Encapsulation means bundling the data (attributes) and the methods that operate on that data together inside a class, and restricting direct access to the internal state from outside the class.
| Concept | Detail |
|---|---|
| Private attributes | Attributes are declared as private — they cannot be accessed directly from outside the class |
| Public methods (getters/setters) | Controlled access to attributes is provided through public methods |
| Information hiding | The internal implementation is hidden from other parts of the program |
| Benefit | Explanation |
|---|---|
| Data protection | External code cannot set invalid values directly (e.g. a negative age) |
| Controlled access | Setter methods can include validation logic |
| Reduced coupling | Other parts of the program depend on the public interface, not the internal implementation. Changes to internals do not break external code |
| Easier maintenance | Internal changes are contained within the class |
| Modifier | Access |
|---|---|
| Public | Accessible from anywhere |
| Private | Accessible only within the class itself |
| Protected | Accessible within the class and its subclasses |
Inheritance allows a new class (the subclass or child class) to inherit the attributes and methods of an existing class (the superclass or parent class).
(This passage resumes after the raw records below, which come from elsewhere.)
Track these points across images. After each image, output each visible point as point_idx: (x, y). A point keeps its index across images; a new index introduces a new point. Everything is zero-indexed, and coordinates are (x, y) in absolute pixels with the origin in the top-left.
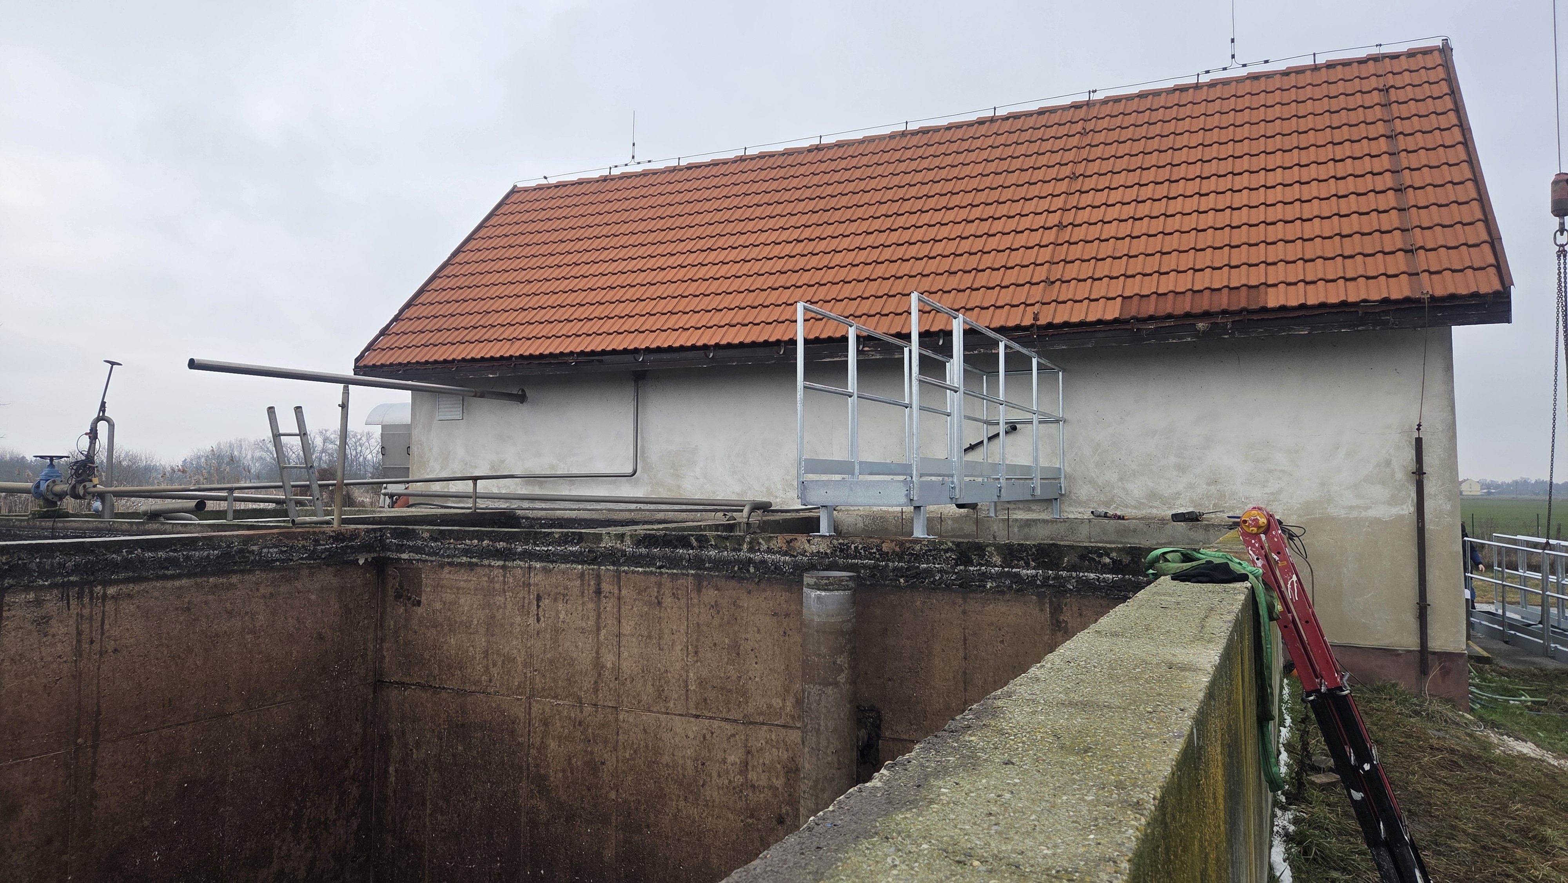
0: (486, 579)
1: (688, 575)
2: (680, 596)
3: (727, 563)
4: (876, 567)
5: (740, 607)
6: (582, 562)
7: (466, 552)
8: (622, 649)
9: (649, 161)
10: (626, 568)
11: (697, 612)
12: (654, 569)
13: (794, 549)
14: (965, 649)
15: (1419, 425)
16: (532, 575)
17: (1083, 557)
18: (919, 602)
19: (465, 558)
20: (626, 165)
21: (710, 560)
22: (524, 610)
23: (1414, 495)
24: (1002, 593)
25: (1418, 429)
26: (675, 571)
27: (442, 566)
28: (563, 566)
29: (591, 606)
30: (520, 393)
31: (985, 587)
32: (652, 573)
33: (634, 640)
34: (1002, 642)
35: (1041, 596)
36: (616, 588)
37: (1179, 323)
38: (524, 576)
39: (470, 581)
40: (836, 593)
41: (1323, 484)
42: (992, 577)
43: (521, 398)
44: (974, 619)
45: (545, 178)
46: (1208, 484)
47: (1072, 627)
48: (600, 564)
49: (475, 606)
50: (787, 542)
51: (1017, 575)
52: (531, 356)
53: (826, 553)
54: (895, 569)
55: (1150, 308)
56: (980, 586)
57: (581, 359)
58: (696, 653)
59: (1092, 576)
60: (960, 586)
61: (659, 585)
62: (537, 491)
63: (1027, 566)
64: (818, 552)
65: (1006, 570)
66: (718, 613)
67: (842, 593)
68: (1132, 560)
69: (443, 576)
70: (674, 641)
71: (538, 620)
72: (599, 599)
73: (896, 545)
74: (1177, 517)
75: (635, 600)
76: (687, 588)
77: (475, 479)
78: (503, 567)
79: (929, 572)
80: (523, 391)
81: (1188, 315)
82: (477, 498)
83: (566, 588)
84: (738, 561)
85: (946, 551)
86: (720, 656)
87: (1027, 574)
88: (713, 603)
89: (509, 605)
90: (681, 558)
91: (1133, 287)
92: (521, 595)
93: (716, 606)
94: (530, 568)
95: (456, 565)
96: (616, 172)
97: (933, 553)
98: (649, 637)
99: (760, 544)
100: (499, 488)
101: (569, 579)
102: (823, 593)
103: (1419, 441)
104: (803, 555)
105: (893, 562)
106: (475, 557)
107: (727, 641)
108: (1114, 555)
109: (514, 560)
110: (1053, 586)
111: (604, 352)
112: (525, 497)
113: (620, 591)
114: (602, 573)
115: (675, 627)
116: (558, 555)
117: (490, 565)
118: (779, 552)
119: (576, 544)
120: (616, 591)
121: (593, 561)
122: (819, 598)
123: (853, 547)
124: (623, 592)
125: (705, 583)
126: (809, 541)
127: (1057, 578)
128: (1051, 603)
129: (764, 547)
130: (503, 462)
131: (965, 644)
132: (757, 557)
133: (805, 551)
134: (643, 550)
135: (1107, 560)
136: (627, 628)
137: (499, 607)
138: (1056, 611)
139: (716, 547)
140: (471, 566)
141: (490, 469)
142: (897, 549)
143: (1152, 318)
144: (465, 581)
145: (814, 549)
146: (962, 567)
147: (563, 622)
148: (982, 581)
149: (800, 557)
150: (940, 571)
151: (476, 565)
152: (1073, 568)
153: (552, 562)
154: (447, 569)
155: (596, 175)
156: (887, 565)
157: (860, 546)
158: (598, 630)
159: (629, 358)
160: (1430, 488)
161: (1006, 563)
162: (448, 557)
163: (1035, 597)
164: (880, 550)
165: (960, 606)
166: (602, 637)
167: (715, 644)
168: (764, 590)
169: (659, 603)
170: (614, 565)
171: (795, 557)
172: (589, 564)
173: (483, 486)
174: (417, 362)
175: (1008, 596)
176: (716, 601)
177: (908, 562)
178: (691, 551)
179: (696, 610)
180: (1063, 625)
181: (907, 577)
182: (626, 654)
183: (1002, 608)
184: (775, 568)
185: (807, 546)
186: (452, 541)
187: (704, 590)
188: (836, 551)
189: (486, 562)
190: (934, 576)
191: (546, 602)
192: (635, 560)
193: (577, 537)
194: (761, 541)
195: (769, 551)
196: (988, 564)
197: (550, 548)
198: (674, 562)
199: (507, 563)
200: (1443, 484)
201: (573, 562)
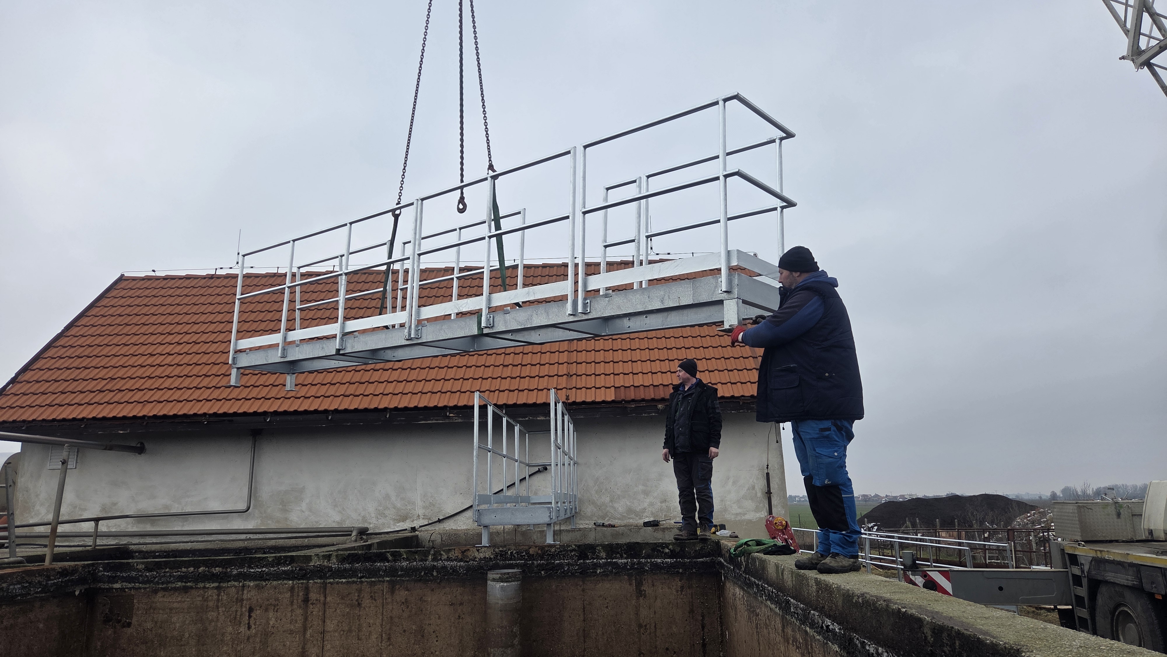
0: (201, 599)
1: (384, 582)
2: (376, 598)
3: (416, 570)
4: (525, 565)
5: (425, 601)
6: (293, 579)
7: (181, 579)
8: (326, 643)
9: (252, 267)
10: (332, 580)
11: (391, 608)
12: (355, 579)
13: (467, 557)
14: (584, 614)
15: (768, 466)
16: (245, 592)
17: (653, 550)
18: (554, 586)
19: (179, 584)
20: (231, 268)
21: (402, 569)
22: (236, 621)
23: (767, 506)
24: (607, 575)
25: (767, 468)
26: (373, 579)
27: (155, 592)
28: (275, 583)
29: (299, 611)
30: (139, 445)
31: (596, 572)
32: (354, 582)
33: (336, 634)
34: (607, 607)
35: (630, 576)
36: (322, 595)
37: (648, 404)
38: (238, 593)
39: (185, 601)
40: (513, 583)
42: (600, 566)
43: (140, 450)
44: (589, 594)
45: (154, 271)
47: (649, 593)
48: (308, 579)
49: (187, 622)
50: (462, 552)
51: (616, 563)
53: (490, 558)
54: (538, 565)
55: (631, 395)
56: (593, 572)
57: (212, 419)
58: (389, 639)
59: (659, 560)
60: (581, 573)
61: (360, 591)
63: (622, 557)
64: (485, 558)
65: (609, 560)
66: (408, 607)
67: (516, 583)
68: (681, 549)
69: (155, 600)
70: (370, 632)
71: (249, 628)
72: (307, 606)
73: (539, 549)
74: (646, 524)
75: (338, 604)
76: (383, 591)
77: (97, 520)
78: (218, 588)
79: (561, 565)
80: (142, 443)
81: (653, 400)
82: (97, 536)
83: (277, 599)
84: (425, 568)
85: (571, 551)
86: (408, 639)
87: (622, 562)
88: (403, 600)
89: (222, 618)
90: (379, 569)
91: (620, 381)
92: (234, 609)
93: (406, 603)
94: (243, 586)
95: (170, 590)
97: (563, 553)
98: (350, 631)
99: (441, 555)
100: (108, 527)
101: (280, 593)
103: (768, 474)
104: (474, 560)
105: (537, 561)
106: (190, 582)
107: (414, 627)
108: (671, 547)
109: (229, 581)
110: (637, 569)
111: (235, 414)
113: (326, 598)
114: (310, 585)
115: (372, 621)
116: (271, 574)
117: (204, 587)
118: (456, 560)
119: (288, 565)
120: (322, 599)
121: (303, 577)
123: (509, 552)
124: (329, 599)
125: (397, 587)
126: (478, 551)
127: (639, 563)
128: (636, 579)
129: (445, 556)
130: (115, 504)
131: (584, 611)
132: (440, 564)
133: (476, 558)
134: (347, 566)
135: (667, 551)
136: (330, 626)
137: (212, 621)
138: (639, 584)
139: (407, 559)
140: (186, 590)
142: (540, 552)
143: (633, 401)
144: (178, 602)
145: (482, 555)
146: (581, 561)
147: (273, 627)
148: (595, 569)
149: (471, 562)
150: (568, 564)
151: (191, 588)
152: (648, 556)
153: (265, 580)
154: (160, 594)
155: (204, 273)
156: (533, 563)
157: (515, 552)
158: (305, 629)
160: (774, 502)
161: (608, 556)
162: (163, 583)
163: (626, 577)
164: (528, 553)
165: (580, 586)
166: (308, 635)
167: (405, 631)
168: (444, 587)
169: (359, 605)
170: (321, 578)
171: (467, 562)
172: (299, 580)
175: (610, 578)
176: (406, 599)
177: (547, 560)
178: (387, 564)
179: (390, 607)
180: (643, 592)
181: (546, 570)
182: (329, 646)
183: (607, 585)
184: (453, 571)
185: (476, 554)
186: (167, 570)
187: (397, 592)
188: (497, 556)
189: (201, 585)
190: (564, 568)
191: (258, 612)
192: (339, 573)
193: (289, 559)
194: (442, 552)
195: (449, 559)
196: (598, 558)
197: (264, 569)
198: (373, 573)
199: (222, 584)
200: (780, 499)
201: (284, 579)
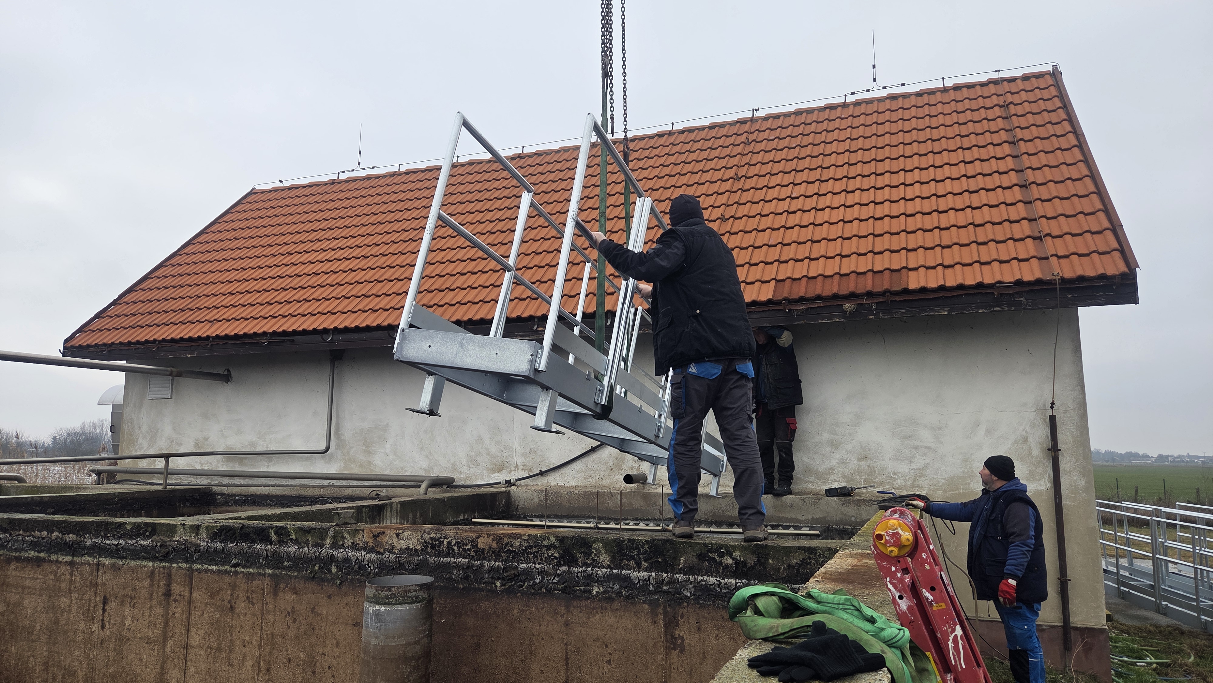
0: (52, 577)
1: (264, 575)
2: (255, 601)
3: (307, 561)
4: (469, 566)
5: (319, 615)
6: (154, 559)
7: (34, 545)
8: (189, 663)
9: (373, 168)
10: (199, 566)
11: (272, 620)
12: (227, 568)
13: (380, 544)
14: (567, 670)
15: (1053, 404)
16: (100, 573)
17: (701, 557)
18: (516, 611)
19: (32, 552)
20: (353, 170)
21: (289, 557)
22: (89, 617)
23: (1050, 471)
24: (610, 600)
25: (1052, 407)
26: (251, 570)
27: (9, 561)
28: (133, 563)
29: (159, 611)
30: (226, 373)
31: (590, 592)
32: (226, 572)
33: (202, 653)
34: (609, 662)
35: (654, 604)
36: (187, 589)
37: (828, 304)
38: (91, 574)
39: (37, 579)
40: (400, 607)
41: (966, 460)
42: (599, 581)
43: (226, 378)
44: (578, 632)
45: (281, 181)
46: (859, 460)
47: (689, 645)
48: (171, 561)
49: (39, 609)
50: (374, 536)
51: (627, 578)
52: (227, 337)
53: (416, 550)
54: (491, 569)
55: (800, 290)
56: (585, 592)
57: (273, 339)
58: (268, 670)
59: (712, 580)
60: (563, 591)
61: (234, 587)
62: (237, 467)
63: (639, 567)
64: (407, 549)
65: (615, 571)
66: (295, 621)
67: (407, 607)
68: (758, 560)
69: (9, 573)
70: (245, 656)
71: (103, 627)
72: (168, 603)
73: (493, 541)
74: (830, 493)
75: (206, 604)
76: (263, 590)
77: (167, 457)
78: (71, 564)
79: (527, 573)
80: (229, 371)
81: (835, 296)
82: (168, 473)
83: (134, 589)
84: (318, 559)
85: (548, 548)
86: (294, 674)
87: (638, 578)
88: (289, 610)
89: (74, 608)
90: (258, 555)
91: (785, 271)
92: (87, 597)
93: (292, 613)
94: (98, 564)
95: (23, 561)
96: (343, 176)
97: (535, 550)
98: (219, 649)
99: (343, 538)
100: (202, 464)
101: (138, 579)
102: (383, 609)
103: (1053, 419)
104: (391, 552)
105: (489, 561)
106: (42, 551)
107: (302, 655)
108: (737, 554)
109: (83, 555)
110: (667, 592)
111: (295, 333)
112: (227, 473)
113: (191, 593)
114: (174, 571)
115: (247, 638)
116: (129, 549)
117: (57, 561)
118: (364, 549)
119: (149, 537)
120: (187, 594)
121: (165, 557)
122: (377, 614)
123: (445, 543)
124: (195, 595)
125: (282, 585)
126: (398, 535)
127: (672, 582)
128: (665, 613)
129: (348, 542)
130: (206, 439)
131: (567, 664)
132: (340, 554)
133: (393, 548)
134: (219, 545)
135: (730, 561)
136: (196, 639)
137: (63, 611)
138: (671, 623)
139: (296, 542)
140: (38, 562)
141: (195, 447)
142: (494, 545)
143: (802, 299)
144: (32, 579)
145: (403, 544)
146: (565, 568)
147: (129, 629)
148: (588, 585)
149: (387, 555)
150: (542, 572)
151: (43, 560)
152: (690, 570)
153: (122, 558)
154: (13, 566)
155: (325, 179)
156: (482, 565)
157: (454, 541)
158: (165, 640)
159: (318, 338)
160: (1065, 464)
161: (616, 563)
162: (16, 550)
163: (647, 606)
164: (475, 546)
165: (562, 616)
166: (168, 649)
167: (289, 660)
168: (346, 594)
169: (232, 608)
170: (187, 562)
171: (382, 554)
172: (161, 561)
173: (177, 463)
174: (121, 343)
175: (616, 605)
176: (293, 607)
177: (506, 561)
178: (269, 547)
179: (271, 617)
180: (679, 642)
181: (503, 579)
182: (193, 670)
183: (610, 619)
184: (359, 568)
185: (395, 541)
186: (21, 532)
187: (281, 594)
188: (426, 547)
189: (54, 557)
190: (534, 579)
191: (113, 605)
192: (209, 556)
193: (150, 529)
194: (345, 534)
195: (354, 547)
196: (595, 564)
197: (121, 541)
198: (250, 559)
199: (75, 558)
200: (1077, 461)
201: (145, 558)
The subclass can then extend or override the inherited behaviour.
Animal (superclass)
/ \
Dog Cat (subclasses)
/
Labrador (subclass of Dog)
| Term | Definition |
|---|---|
| Superclass (parent) | The class being inherited from |
| Subclass (child) | The class that inherits from the superclass |
| IS-A relationship | A subclass IS-A type of its superclass (e.g. "Dog IS-A Animal") |
| Benefit | Explanation |
|---|---|
| Code reuse | Common attributes and methods are defined once in the superclass and inherited by all subclasses |
| Hierarchical organisation | Classes are organised in a logical hierarchy |
| Extensibility | New subclasses can be added without modifying existing code |
| Reduced redundancy | Avoids duplicating code across similar classes |
A subclass can override a method inherited from its superclass by providing its own implementation with the same name and parameters.
Class Animal:
method speak():
return "..."
Class Dog extends Animal:
method speak(): <-- Overrides Animal.speak()
return "Woof!"
Class Cat extends Animal:
method speak(): <-- Overrides Animal.speak()
return "Meow!"
Polymorphism (meaning "many forms") allows objects of different classes to be treated as objects of a common superclass. The same method call can produce different behaviour depending on the actual type of the object.
| Type | Description |
|---|---|
| Runtime (dynamic) polymorphism | Method overriding — the correct method is determined at runtime based on the actual object type |
| Compile-time (static) polymorphism | Method overloading — multiple methods with the same name but different parameter lists |
animals = [Dog("Rex"), Cat("Whiskers"), Dog("Bella")]
for animal in animals:
print(animal.speak()) <-- Calls Dog.speak() or Cat.speak()
depending on the actual type
Output: "Woof!", "Meow!", "Woof!"
The same method call (animal.speak()) produces different results because each object's class has its own implementation.